When you reach the line that contains "当サイト経由から24時間以内にカート" in the data below, start reproducing lines exactly, and stop after the line that contains "k taşınacağı güzergaha çıkan bir kamyon".

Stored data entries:
────────────────────────────────────────

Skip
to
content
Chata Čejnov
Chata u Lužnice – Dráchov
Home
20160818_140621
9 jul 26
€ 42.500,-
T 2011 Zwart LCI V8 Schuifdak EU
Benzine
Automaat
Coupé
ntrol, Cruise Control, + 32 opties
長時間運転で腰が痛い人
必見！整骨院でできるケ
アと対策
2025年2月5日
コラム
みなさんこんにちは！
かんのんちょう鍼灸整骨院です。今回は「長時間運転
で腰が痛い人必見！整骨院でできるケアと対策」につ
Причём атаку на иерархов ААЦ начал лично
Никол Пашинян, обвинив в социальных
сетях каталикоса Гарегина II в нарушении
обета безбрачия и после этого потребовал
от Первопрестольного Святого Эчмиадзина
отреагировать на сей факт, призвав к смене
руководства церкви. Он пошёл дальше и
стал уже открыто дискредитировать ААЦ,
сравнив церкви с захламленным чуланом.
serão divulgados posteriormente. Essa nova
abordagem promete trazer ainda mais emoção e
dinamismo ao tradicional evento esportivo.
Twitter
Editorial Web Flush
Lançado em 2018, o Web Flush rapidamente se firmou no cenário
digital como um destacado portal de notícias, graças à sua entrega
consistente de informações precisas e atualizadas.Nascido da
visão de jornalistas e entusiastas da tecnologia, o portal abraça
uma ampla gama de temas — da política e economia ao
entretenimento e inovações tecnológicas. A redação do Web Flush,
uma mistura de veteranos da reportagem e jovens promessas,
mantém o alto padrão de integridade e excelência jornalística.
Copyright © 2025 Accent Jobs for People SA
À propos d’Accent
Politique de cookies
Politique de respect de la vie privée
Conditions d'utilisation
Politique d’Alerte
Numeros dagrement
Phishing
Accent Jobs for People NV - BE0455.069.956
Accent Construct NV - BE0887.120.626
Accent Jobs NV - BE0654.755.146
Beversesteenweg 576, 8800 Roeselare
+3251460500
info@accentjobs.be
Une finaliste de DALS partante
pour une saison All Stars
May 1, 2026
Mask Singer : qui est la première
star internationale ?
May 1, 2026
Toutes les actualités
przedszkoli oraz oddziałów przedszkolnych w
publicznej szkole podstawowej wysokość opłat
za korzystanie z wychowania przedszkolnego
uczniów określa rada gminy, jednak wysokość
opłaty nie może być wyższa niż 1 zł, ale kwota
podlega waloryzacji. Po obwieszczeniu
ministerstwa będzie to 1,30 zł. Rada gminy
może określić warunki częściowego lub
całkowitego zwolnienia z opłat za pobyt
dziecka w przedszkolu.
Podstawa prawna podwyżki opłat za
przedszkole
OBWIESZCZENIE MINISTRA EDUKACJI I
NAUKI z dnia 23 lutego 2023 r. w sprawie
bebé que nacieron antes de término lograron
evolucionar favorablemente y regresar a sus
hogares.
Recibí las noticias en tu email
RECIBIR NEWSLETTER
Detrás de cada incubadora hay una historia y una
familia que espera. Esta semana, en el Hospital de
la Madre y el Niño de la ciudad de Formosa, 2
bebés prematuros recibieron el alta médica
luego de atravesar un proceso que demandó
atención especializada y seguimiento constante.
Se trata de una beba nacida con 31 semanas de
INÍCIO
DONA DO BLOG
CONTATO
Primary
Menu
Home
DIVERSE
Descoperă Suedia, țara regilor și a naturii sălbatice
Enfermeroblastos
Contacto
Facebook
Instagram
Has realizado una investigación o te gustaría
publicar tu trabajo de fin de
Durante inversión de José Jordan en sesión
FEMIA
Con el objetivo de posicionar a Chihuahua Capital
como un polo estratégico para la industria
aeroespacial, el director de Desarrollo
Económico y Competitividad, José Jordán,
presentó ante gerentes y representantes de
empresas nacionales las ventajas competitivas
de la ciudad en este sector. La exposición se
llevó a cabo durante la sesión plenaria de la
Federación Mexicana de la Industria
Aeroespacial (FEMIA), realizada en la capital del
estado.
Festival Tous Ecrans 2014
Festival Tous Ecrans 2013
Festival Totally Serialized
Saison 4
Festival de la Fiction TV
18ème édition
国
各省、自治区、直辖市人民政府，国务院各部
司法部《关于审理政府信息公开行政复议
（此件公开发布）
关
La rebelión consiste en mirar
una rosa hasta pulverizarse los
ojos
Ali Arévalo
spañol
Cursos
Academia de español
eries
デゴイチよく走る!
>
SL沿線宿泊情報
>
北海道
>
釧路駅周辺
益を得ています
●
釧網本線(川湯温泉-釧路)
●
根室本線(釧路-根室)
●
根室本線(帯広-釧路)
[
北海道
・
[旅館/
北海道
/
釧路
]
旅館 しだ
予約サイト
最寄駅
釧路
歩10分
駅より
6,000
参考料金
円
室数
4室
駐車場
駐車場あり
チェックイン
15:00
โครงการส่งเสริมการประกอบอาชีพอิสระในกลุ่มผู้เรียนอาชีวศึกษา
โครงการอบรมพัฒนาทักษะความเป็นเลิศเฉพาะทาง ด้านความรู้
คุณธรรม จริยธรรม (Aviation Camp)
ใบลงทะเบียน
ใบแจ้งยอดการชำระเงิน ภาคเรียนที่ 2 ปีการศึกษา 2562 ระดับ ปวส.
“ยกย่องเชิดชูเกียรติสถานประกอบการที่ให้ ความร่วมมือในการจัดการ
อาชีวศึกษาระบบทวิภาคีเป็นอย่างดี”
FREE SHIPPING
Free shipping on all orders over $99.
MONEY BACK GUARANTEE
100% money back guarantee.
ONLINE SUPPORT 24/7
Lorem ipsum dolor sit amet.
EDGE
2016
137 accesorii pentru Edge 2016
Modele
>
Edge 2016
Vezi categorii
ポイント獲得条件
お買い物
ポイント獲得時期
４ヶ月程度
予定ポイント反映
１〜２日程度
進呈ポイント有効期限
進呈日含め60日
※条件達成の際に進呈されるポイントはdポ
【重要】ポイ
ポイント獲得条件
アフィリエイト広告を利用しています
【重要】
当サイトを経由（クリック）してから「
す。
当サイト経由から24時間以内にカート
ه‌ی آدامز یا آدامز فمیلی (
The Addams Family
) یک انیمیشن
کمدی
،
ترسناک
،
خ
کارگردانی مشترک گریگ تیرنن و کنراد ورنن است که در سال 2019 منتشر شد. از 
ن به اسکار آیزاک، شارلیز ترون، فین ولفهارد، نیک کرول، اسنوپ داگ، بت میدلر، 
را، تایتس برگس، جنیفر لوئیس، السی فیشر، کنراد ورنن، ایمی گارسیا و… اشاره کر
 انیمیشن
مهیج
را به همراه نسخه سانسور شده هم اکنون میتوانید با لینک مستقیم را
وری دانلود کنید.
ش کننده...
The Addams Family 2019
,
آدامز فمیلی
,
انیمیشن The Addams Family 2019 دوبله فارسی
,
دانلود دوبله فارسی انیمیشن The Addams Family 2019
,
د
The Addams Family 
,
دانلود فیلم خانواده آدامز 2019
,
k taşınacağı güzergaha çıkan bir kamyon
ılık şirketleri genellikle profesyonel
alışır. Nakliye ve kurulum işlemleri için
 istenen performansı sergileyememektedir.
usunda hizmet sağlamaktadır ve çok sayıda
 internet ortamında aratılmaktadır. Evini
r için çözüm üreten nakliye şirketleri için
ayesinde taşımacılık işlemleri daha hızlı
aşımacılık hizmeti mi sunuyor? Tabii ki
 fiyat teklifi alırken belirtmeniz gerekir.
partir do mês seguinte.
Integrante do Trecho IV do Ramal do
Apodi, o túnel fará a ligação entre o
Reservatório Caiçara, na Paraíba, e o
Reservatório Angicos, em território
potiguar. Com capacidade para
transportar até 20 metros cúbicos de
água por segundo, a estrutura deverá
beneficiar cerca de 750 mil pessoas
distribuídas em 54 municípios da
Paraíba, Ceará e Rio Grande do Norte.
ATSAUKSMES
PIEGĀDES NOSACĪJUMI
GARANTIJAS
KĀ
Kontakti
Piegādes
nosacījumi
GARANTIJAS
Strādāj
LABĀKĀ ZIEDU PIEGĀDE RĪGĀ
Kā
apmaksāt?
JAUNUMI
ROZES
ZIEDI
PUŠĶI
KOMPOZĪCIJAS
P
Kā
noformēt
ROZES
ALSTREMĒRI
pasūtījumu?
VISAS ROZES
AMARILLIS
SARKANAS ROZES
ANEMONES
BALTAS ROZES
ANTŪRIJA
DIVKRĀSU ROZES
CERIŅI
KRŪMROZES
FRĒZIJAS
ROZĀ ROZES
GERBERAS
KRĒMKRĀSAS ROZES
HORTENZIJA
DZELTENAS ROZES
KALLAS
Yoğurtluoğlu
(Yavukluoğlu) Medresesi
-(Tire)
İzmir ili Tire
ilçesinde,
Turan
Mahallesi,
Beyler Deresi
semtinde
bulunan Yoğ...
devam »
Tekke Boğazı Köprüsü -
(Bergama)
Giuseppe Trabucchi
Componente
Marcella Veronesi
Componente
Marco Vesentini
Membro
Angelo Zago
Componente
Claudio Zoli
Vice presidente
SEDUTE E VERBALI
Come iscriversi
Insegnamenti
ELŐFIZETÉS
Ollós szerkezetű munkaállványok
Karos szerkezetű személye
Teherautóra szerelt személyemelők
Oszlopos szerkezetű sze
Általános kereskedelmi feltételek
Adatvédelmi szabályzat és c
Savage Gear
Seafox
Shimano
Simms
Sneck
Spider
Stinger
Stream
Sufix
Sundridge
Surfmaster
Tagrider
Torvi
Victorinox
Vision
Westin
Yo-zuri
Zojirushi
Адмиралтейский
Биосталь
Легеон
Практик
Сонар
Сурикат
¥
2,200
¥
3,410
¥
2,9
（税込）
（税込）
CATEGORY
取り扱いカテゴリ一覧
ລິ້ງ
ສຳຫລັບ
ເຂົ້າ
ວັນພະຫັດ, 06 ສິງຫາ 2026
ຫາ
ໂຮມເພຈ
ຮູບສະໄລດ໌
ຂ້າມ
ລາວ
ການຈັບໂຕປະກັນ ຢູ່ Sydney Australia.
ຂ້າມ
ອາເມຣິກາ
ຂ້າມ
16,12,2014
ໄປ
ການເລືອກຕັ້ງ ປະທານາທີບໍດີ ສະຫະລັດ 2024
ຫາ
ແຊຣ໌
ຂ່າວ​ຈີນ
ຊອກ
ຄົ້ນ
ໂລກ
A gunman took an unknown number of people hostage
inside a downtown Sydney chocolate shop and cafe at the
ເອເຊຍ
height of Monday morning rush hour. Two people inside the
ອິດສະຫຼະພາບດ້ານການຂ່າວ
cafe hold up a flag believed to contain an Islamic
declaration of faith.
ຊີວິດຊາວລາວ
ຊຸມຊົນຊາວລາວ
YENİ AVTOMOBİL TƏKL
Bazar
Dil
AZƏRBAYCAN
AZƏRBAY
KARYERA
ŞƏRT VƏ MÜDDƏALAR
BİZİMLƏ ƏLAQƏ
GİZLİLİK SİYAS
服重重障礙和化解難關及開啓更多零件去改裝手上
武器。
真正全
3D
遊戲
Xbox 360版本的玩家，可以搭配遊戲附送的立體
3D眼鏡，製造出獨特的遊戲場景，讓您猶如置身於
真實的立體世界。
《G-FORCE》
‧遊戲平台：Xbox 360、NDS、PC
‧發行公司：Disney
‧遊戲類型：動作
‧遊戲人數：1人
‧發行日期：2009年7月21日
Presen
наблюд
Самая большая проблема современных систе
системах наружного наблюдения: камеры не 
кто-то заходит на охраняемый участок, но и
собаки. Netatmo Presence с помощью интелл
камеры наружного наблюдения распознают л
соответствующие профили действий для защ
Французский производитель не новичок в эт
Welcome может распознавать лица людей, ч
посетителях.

────────────────────────────────────────

Task result:
当サイト経由から24時間以内にカート
ه‌ی آدامز یا آدامز فمیلی (
The Addams Family
) یک انیمیشن
کمدی
،
ترسناک
،
خ
کارگردانی مشترک گریگ تیرنن و کنراد ورنن است که در سال 2019 منتشر شد. از 
ن به اسکار آیزاک، شارلیز ترون، فین ولفهارد، نیک کرول، اسنوپ داگ، بت میدلر، 
را، تایتس برگس، جنیفر لوئیس، السی فیشر، کنراد ورنن، ایمی گارسیا و… اشاره کر
 انیمیشن
مهیج
را به همراه نسخه سانسور شده هم اکنون میتوانید با لینک مستقیم را
وری دانلود کنید.
ش کننده...
The Addams Family 2019
,
آدامز فمیلی
,
انیمیشن The Addams Family 2019 دوبله فارسی
,
دانلود دوبله فارسی انیمیشن The Addams Family 2019
,
د
The Addams Family 
,
دانلود فیلم خانواده آدامز 2019
,
k taşınacağı güzergaha çıkan bir kamyon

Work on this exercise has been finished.